***** Text segment *****

# Post pics of your dog's parents! Here's Nia's!



## Michiyo-Fir (Jul 25, 2009)

Thought it would be fun to get some pics up of Nia's parents and grandparents.

You're all welcome to post pics of your dog's siblings, parent, grandparents, etc. I'd love to see them if you've got them. By the way, everyone's welcome! Not only paps any breed, mutts, anything!


Here's Nia's mom Paris. She's still pretty young in this picture. She's on the right by the way.
_CH. Nicomens Paris in the Fall_










Here's Nia's dad. Sorry I don't have a better pic!
_MAWENPAW'S HERSHEY KISS_










Moremoremoremore!


----------



## Michiyo-Fir (Jul 25, 2009)

Tiger's Nia's grandfather from her mom's side. 
_CH Mistyrivers Kleins Tiger Woods_


















Rose is Nia's grandmother from her dad's side.
_CH Mawenpaw's Dusty Rose_

















One More!


----------



## Laurelin (Nov 2, 2006)

Oh gosh, you shouldn't have started this. xD

Okay lemme dig up pics.


----------



## Michiyo-Fir (Jul 25, 2009)

Last one is Nia's grandfather from her dad's side. Not a very good pic but it's the best I could find.
_CH Diablo De Costalina_


----------



## Inga (Jun 16, 2007)

*Carsten's mama Ch. Windrift's Katy Cruel*








*Carsten's daddy BISS Ch. Carter's Nobel Shaka Zulu*









Carsten's dad. Shaka winning Group at Westminster. I love this picture. They both look so happy.








*A very immature Carsten at only 18 months old*


----------



## Laurelin (Nov 2, 2006)

This is Beau and Rose's dad Beau Sr.










Beau Sr










This is Beau's littermate Sable who is also Rose's half sister










This is Nard's mom Gigi and Summer and Rose's mom Wendy:










lots more


----------



## Inga (Jun 16, 2007)

oops! Sorry is this a Papillon thread?


----------



## Michiyo-Fir (Jul 25, 2009)

Inga said:


> oops! Sorry is this a Papillon thread?


Nope! Everyone's welcome!

By the way....Carsten's mom is stunning!


----------



## Northern_Inuit_Luv (Aug 26, 2009)

Here's Mom, Honiahaka Inuit Spirit (Moley <3)









Here's Dad, Mahlek Quimiq at Honiahaka (Squims) He won Northern Inuit Society Champion this year  and he's up for NI of the Year...I just haven't heard the results yet, but I think he might get it I hope 









And here's Honiahaka Spirit's Journey, my Lupa at 6 1/2 months


----------



## Laurelin (Nov 2, 2006)

***** Task input *****

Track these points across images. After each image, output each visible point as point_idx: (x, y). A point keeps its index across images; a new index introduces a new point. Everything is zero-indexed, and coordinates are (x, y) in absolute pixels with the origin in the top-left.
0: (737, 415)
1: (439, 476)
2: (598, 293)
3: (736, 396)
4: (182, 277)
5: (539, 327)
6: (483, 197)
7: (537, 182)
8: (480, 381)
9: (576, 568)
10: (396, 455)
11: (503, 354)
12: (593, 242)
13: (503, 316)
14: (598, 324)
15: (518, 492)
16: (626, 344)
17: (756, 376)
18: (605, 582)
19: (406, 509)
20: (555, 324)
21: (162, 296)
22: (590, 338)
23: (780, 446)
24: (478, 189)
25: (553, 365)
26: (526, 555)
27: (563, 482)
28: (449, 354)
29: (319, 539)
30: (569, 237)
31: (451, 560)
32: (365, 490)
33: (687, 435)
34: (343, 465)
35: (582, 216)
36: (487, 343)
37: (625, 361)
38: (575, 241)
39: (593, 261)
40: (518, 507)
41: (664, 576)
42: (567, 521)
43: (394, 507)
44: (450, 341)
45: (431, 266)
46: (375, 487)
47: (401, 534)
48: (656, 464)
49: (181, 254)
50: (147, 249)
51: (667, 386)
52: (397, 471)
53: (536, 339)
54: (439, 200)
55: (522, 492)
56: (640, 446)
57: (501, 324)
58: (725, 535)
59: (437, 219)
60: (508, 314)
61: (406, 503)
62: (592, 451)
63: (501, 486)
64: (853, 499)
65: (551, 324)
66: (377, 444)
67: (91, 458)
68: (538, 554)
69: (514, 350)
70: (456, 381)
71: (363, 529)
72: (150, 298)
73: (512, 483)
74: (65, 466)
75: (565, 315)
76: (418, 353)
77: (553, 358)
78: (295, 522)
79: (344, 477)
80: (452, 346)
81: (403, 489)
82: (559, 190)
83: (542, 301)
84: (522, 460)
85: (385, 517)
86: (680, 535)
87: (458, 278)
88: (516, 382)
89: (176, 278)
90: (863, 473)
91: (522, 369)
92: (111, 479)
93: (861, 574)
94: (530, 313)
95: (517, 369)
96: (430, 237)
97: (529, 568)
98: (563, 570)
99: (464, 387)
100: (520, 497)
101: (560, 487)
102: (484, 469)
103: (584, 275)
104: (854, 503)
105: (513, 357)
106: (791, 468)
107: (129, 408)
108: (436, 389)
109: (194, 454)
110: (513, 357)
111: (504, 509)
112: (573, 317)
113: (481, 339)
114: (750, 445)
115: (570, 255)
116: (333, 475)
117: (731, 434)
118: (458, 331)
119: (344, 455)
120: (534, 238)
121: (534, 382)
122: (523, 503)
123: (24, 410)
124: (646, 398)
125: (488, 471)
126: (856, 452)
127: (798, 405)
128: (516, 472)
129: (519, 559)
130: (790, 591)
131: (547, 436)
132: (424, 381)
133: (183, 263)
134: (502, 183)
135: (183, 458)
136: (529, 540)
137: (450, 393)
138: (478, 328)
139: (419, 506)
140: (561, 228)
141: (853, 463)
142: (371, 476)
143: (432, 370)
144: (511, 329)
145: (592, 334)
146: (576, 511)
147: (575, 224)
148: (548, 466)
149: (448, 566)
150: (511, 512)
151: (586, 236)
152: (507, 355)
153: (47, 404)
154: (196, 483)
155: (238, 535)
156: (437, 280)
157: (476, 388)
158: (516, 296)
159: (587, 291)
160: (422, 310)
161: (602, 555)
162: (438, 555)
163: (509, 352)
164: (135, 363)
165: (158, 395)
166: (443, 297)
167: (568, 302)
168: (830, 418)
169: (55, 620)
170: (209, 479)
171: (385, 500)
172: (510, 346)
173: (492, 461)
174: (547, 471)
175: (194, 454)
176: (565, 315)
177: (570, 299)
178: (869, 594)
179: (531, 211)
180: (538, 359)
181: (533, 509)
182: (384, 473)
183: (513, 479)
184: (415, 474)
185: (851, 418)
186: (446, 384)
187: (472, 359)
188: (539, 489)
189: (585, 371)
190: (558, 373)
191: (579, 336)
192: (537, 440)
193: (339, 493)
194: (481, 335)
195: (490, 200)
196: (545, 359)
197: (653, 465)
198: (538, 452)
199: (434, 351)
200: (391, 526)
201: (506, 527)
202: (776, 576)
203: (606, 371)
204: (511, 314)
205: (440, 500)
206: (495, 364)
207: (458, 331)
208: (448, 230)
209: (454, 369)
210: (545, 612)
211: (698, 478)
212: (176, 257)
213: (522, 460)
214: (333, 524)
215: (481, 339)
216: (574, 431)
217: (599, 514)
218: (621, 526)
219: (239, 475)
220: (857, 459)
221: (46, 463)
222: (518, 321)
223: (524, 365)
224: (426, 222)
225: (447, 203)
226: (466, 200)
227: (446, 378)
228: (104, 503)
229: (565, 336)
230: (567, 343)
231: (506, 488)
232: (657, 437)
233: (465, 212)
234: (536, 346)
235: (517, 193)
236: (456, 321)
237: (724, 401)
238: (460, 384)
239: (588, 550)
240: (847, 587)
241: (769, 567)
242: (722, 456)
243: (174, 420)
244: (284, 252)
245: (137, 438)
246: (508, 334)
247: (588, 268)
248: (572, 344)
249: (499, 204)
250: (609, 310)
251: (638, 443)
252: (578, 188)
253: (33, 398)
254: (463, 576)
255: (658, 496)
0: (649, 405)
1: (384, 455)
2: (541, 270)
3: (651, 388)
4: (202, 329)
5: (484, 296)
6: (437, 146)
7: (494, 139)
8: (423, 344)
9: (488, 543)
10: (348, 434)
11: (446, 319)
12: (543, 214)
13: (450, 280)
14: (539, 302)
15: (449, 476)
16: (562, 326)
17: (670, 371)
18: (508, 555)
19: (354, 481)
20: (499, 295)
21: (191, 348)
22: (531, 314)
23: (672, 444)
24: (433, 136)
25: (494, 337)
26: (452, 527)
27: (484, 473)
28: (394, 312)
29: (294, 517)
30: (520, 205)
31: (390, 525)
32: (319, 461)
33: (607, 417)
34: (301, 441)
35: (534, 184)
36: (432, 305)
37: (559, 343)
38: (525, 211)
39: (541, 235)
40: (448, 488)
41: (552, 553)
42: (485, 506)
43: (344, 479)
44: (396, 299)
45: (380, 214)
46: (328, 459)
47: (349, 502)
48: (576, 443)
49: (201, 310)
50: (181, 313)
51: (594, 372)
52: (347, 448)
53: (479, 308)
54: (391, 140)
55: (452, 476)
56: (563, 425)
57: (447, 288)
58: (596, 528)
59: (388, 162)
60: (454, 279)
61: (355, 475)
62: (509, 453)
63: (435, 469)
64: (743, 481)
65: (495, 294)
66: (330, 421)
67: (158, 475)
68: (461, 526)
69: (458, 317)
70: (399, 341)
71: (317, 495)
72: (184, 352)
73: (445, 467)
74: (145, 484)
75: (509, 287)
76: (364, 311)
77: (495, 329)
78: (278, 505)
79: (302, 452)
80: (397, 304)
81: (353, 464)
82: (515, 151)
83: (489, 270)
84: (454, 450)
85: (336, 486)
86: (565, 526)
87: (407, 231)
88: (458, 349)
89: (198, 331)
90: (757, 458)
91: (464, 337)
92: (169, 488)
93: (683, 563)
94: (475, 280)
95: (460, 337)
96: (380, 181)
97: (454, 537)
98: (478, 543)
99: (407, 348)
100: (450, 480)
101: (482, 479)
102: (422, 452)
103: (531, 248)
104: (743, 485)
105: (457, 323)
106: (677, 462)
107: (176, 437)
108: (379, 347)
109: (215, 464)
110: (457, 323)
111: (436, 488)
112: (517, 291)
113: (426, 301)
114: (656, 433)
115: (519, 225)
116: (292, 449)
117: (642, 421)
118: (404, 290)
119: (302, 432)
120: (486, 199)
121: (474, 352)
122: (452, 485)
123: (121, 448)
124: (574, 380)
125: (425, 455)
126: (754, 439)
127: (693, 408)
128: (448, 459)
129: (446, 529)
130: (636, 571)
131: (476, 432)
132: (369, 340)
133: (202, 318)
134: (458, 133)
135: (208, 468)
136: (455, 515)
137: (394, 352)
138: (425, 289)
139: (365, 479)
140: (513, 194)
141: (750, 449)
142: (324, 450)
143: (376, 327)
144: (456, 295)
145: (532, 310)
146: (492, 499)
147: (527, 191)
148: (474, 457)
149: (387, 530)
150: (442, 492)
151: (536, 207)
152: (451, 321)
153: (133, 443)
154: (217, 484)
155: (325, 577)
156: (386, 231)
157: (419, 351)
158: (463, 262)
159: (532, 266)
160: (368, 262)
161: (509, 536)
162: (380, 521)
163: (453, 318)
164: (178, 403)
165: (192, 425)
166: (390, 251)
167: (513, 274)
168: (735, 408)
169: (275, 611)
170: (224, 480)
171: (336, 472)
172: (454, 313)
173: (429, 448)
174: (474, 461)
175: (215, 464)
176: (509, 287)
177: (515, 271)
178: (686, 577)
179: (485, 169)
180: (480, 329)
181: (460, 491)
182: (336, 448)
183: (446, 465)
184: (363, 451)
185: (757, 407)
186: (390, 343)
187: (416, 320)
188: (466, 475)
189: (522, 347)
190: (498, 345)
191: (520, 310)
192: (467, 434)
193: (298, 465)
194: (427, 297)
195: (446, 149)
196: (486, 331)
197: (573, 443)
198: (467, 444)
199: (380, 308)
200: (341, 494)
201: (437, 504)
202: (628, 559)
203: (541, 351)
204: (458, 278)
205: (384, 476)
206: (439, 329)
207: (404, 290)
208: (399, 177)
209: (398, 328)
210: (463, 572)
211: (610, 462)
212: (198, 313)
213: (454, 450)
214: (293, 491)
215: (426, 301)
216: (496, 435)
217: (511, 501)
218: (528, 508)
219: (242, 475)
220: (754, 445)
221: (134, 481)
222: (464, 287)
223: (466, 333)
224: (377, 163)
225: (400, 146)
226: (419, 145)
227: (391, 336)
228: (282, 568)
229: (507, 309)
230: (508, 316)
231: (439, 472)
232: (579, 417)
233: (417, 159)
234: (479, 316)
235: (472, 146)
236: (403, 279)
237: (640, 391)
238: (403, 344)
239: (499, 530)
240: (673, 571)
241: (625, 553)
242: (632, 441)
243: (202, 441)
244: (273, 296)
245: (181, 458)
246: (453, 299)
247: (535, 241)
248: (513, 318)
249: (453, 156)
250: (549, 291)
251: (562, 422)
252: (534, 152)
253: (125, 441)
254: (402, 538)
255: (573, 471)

*****

Prompt A
According to the forum thread, why can't the poster of Honiahaka Inuit Spirit say whether Mahlek Quimiq at Honiahaka won NI of the Year? Answer in one to three sentences.
Prompt B
In the records, starting at the beginning and ending at the line containing "83: (542, 301)", substitute "positions" for "coordinates". Give back only those lines, with everything else unchanged.

Written solution A
The poster has not heard the results yet. The poster thinks he might win it and hopes he does.

Written solution B
Track these points across images. After each image, output each visible point as point_idx: (x, y). A point keeps its index across images; a new index introduces a new point. Everything is zero-indexed, and positions are (x, y) in absolute pixels with the origin in the top-left.
0: (737, 415)
1: (439, 476)
2: (598, 293)
3: (736, 396)
4: (182, 277)
5: (539, 327)
6: (483, 197)
7: (537, 182)
8: (480, 381)
9: (576, 568)
10: (396, 455)
11: (503, 354)
12: (593, 242)
13: (503, 316)
14: (598, 324)
15: (518, 492)
16: (626, 344)
17: (756, 376)
18: (605, 582)
19: (406, 509)
20: (555, 324)
21: (162, 296)
22: (590, 338)
23: (780, 446)
24: (478, 189)
25: (553, 365)
26: (526, 555)
27: (563, 482)
28: (449, 354)
29: (319, 539)
30: (569, 237)
31: (451, 560)
32: (365, 490)
33: (687, 435)
34: (343, 465)
35: (582, 216)
36: (487, 343)
37: (625, 361)
38: (575, 241)
39: (593, 261)
40: (518, 507)
41: (664, 576)
42: (567, 521)
43: (394, 507)
44: (450, 341)
45: (431, 266)
46: (375, 487)
47: (401, 534)
48: (656, 464)
49: (181, 254)
50: (147, 249)
51: (667, 386)
52: (397, 471)
53: (536, 339)
54: (439, 200)
55: (522, 492)
56: (640, 446)
57: (501, 324)
58: (725, 535)
59: (437, 219)
60: (508, 314)
61: (406, 503)
62: (592, 451)
63: (501, 486)
64: (853, 499)
65: (551, 324)
66: (377, 444)
67: (91, 458)
68: (538, 554)
69: (514, 350)
70: (456, 381)
71: (363, 529)
72: (150, 298)
73: (512, 483)
74: (65, 466)
75: (565, 315)
76: (418, 353)
77: (553, 358)
78: (295, 522)
79: (344, 477)
80: (452, 346)
81: (403, 489)
82: (559, 190)
83: (542, 301)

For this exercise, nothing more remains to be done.